▶ **Records for the task**:

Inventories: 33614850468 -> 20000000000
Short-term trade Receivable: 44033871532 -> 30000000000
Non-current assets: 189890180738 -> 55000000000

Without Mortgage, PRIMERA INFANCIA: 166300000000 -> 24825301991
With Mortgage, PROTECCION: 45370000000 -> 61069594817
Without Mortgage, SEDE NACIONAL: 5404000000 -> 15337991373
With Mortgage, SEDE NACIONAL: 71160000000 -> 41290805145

--

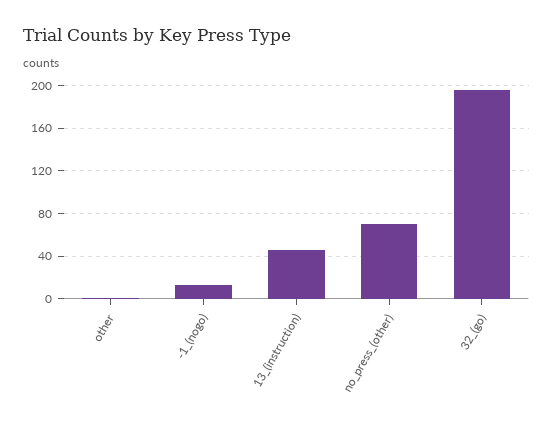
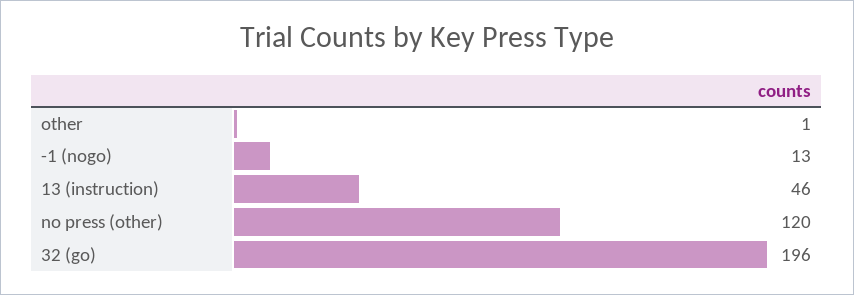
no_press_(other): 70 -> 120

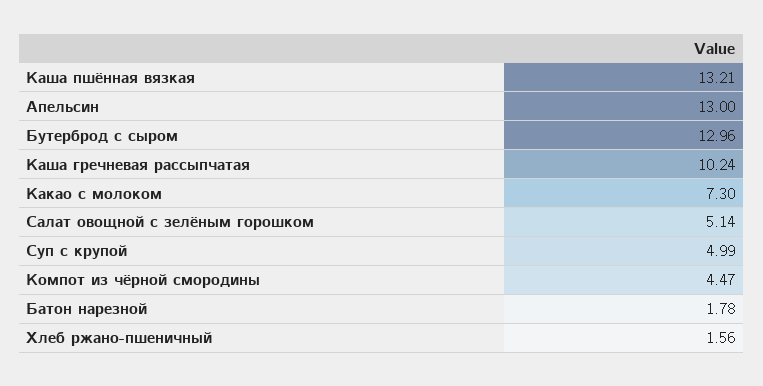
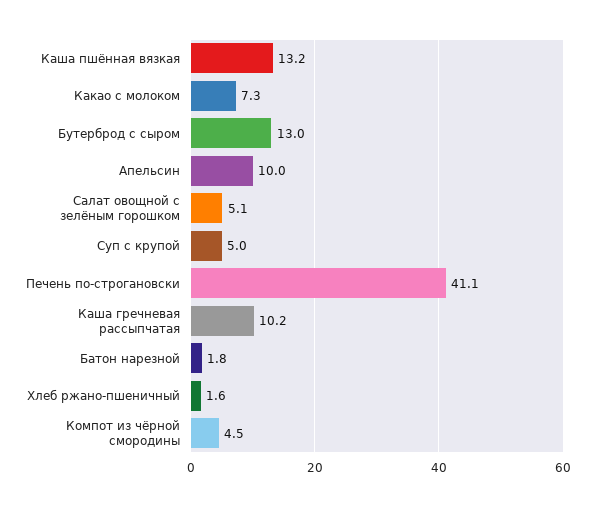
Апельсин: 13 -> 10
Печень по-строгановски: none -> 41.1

* * *

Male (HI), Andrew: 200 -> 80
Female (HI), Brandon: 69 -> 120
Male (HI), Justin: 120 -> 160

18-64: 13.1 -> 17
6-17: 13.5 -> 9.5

▶ **To-do item**: Everything above from the line with "Inventories: 33614850468 -> 20000000000" to the line with "With Mortgage, SEDE", both included, must be repeated exactly, and nothing outside that range.

▶ **Answer section**:
Inventories: 33614850468 -> 20000000000
Short-term trade Receivable: 44033871532 -> 30000000000
Non-current assets: 189890180738 -> 55000000000

Without Mortgage, PRIMERA INFANCIA: 166300000000 -> 24825301991
With Mortgage, PROTECCION: 45370000000 -> 61069594817
Without Mortgage, SEDE NACIONAL: 5404000000 -> 15337991373
With Mortgage, SEDE NACIONAL: 71160000000 -> 41290805145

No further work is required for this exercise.